Rat Wakes Red - Acres

Rat Wakes RedAcres

Rat Disk

Rat Wakes Red, AKA James Raftery returns with his third album in 11 years, produced by Jeral Benjamin and featuring James on vocals, guitars, and a multitude of other instruments (including piano, synths, organ, and tin whistle).  His cohorts include Matt Raftery on drums, Jeral Benjamin on viola, and a welcome guest vocal appearance by Hannah Fury on “Always”.

The songs on Acres have a gentle flow of strummed acoustic guitar and viola, with James mainly singing in either a hazy, low-key tone or a more pronounced exclamatory delivery.  The album runs long with 18 songs that for the most part aren’t distinguishable between themselves because of similar instrumental arrangements.  At times James’s sing-talking vocals aren’t in keeping with the music and he comes off too voluble or too plain.  His vocals are best on tracks where he uses a delicate, hushed tone, like on the appealing “Lights Out”, or a lighter register like on “So Much”, or even his lower tone on “Twitch”.

“Always” kicks off the album in mostly fine form with contemplative piano notes, sustained strings, Hannah’s delicate, hushed vocals, and James’s vocals that alternate between whispers and slightly jarring exclamations that sound like they were placed too high in the mix.  James maintains a pleasant tone on “Another Cut” amid picked guitar rambling and light woodwinds as he sing-talks “Who knew the rules never learned / went to his own school…”.
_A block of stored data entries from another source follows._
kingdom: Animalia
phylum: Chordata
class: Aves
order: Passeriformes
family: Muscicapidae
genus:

A slow pull of low-register strings is contrasted with a faster beat on “Crying Chair” as James’s vocals go from soft on the verses to loud on the chorus where he extends the image-based to abstract lyrics “…lessons worn / into wood is only childhood mourn.”  “Forestry” drifts by with muted woodwinds, cymbal tap and shimmer, wooden clacking, and deeper piano notes.  The introspective “I Heart” is plain, but plaintive, with a stop and start flow of strings, picked guitar, and the lyrics “Any wonder I heart / you hurt.”